The issues as to whether the District Court erred (1) in ordering appellants to produce documentary evidence, originals or copies, within 30 days at a time and place to be fixed by the Commission, and (2) in authorizing the Commission to take into custody the evidence produced and to remove it to Washington for a period not to exceed 30 days, will be considered together as they are controlled by the provisions of Section 9 of the Act and well-settled principles.

Section 9 authorizes the Commission's use of subpoenas for the

"production of . . . documentary evidence . . . from any place in the United States, at any designated place of hearing."

The Courts have time and again held that the Commission may exercise its "broad power of investigation and subpoena, prior to the filing of a complaint";*fn7 the Commission, as an administrative agency of the United States "charged with seeing" that the Act is enforced, "has a power of inquisition"; it is

"more analogous to the Grand Jury, which does not depend on a case or controversy for power to get evidence but can investigate merely on suspicion that the law is being violated, or even just because it wants assurance that it is not";*fn8

it is sufficient if the investigation is within the Commission's authority and unless the evidence sought by the subpoenas is clearly irrelevant and immaterial it is the duty of the district court to order compliance;*fn9 and subpoenaed documents may be retained by the Commission for a reasonable length of time.*fn10

Although appellants urged in the District Court, as they do here, that the Commission's subpoenas are burdensome and oppressive and that the compliance ordered will deprive them of "thousands of current records in daily business use" and result in "what is tantamount to the virtual destruction of a successful business" they did not adduce a single shred of evidence in the District Court to support their assertions.

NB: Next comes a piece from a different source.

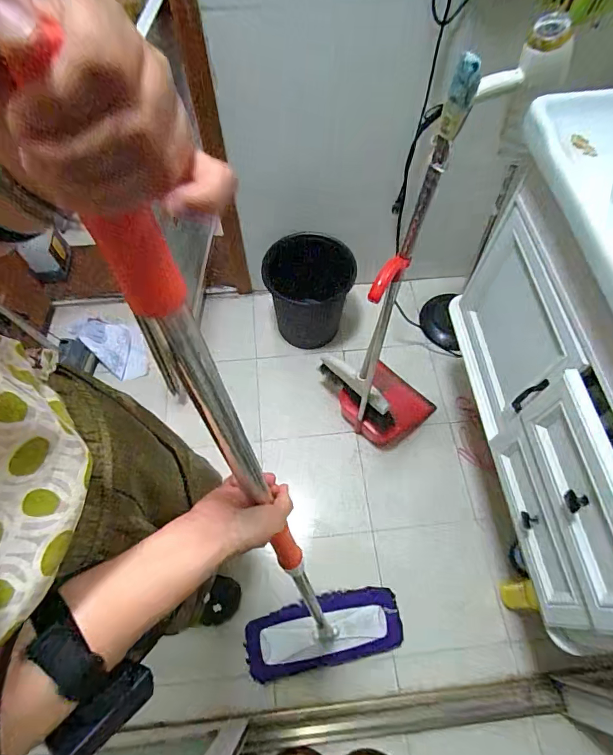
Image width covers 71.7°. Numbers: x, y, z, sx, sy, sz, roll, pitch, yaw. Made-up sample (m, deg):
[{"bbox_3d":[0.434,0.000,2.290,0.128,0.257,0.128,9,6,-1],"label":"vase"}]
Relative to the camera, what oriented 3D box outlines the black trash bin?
[{"bbox_3d":[0.009,-0.294,1.411,0.252,0.350,0.242,-25,64,-12],"label":"black trash bin"}]

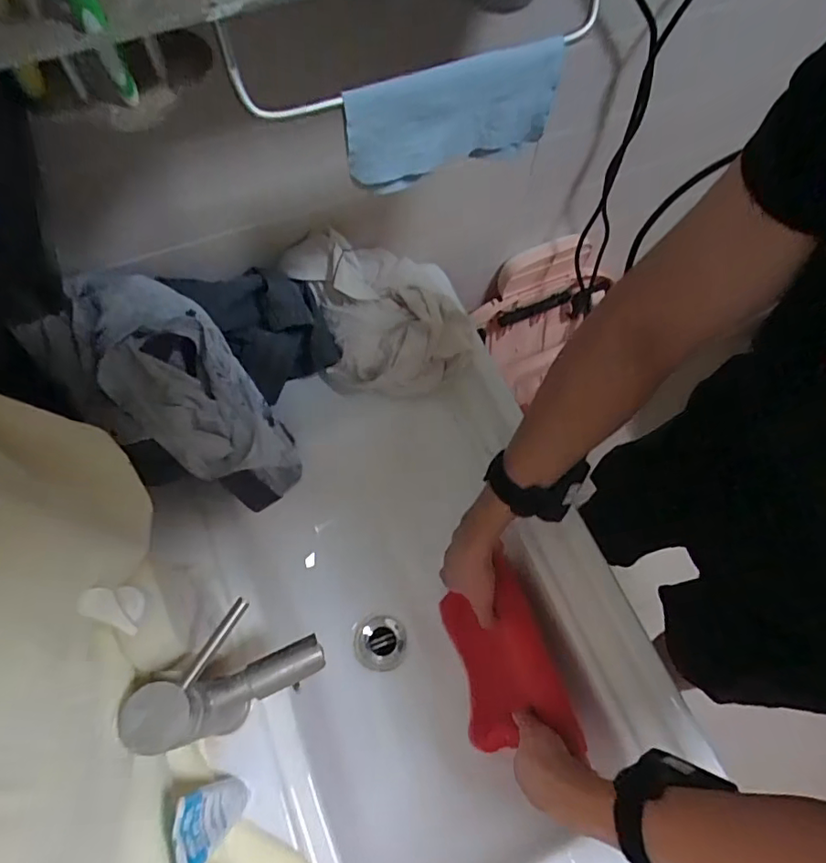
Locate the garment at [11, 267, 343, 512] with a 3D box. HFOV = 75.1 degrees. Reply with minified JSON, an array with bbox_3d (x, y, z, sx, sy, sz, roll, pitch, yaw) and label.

It is settled that if appellants wanted the District Court to make "appropriate provisions for assuring the minimum interference with the conduct of . . . their business",*fn11 they should have met their burden of showing the unreasonableness of the Commission's demand,*fn12 and should have "made a record that would convince . . . the District Court of the measure of their grievance rather than ask . . . it to assume it."*fn13 Anent the foregoing, as earlier stated in this opinion, the District Court specified in its Order that appellants could bring to its attention "any serious hinderance" to their business by adherence to its provisions.The specification referred to renders de minimis appellants' point with respect to the removal of the subpoenaed records to Washington especially in the light of the fact that the subpoenas were directed only at records of appellants' operations for the year 1960, and the Order directing compliance was issued July 21, 1961 by which time the records could scarcely be called "current" and "in daily business use" as appellants assert. Certainly, under the factual situation which prevailed here, we find no error in the Order directing appellants to produce the documentary evidence, as called for in the Commission's subpoenas, within 30 days at a time and place to be fixed by the Commission and in authorizing the evidence so produced to be removed to Washington for a period not to exceed 30 days.

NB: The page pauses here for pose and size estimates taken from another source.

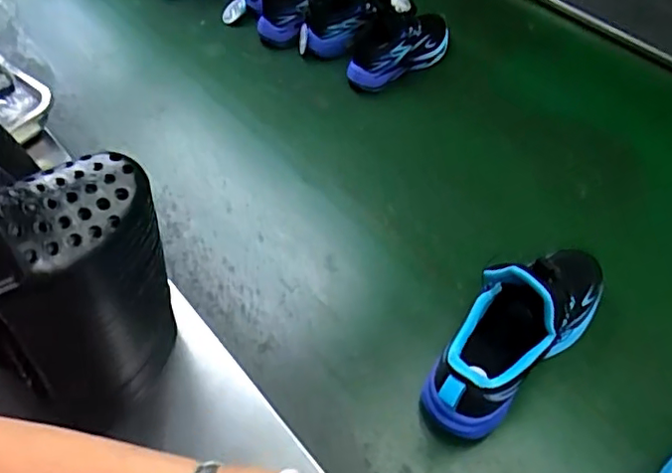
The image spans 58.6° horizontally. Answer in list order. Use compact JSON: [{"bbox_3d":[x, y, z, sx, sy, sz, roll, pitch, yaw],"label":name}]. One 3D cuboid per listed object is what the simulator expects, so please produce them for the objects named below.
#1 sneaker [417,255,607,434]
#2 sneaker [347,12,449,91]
[{"bbox_3d":[0.188,0.076,0.580,0.247,0.148,0.086,-37,60,-23],"label":"sneaker"},{"bbox_3d":[0.097,-0.301,0.921,0.195,0.089,0.077,-31,58,-19],"label":"sneaker"}]

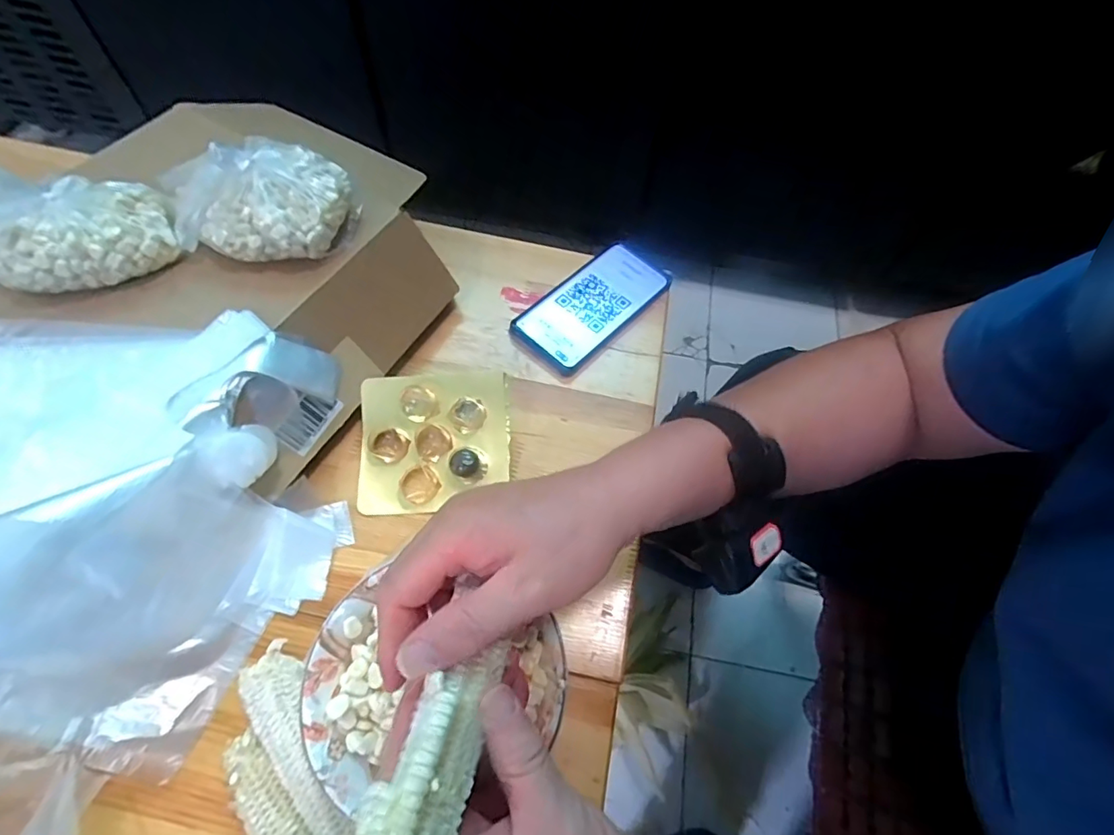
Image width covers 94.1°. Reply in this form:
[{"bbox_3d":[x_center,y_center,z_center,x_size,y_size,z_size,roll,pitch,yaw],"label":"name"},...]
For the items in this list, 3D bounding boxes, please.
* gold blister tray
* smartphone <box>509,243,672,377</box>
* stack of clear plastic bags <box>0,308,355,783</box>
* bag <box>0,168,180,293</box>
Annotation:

There remains for disposition*fn14 appellants' remaining contention that the District Court erred in failing, in its Order to require that the production of documents be to, and before, a member of the Commission or one of its Hearing Examiners.

The contention stated is utterly without merit.The cases cited in the margin are dispositive.*fn15 They squarely hold that in an investigational hearing such as is here involved there is no requirement that subpoenas be made returnable to the Commission or a Hearing Examiner and that they may be made returnable to an attorneyexaminer as in the instant proceeding.

For the reasons stated the Order of the District Court will be affirmed.

Judge Goodrich participated in the consideration of this case but died prior to the filing of this opinion.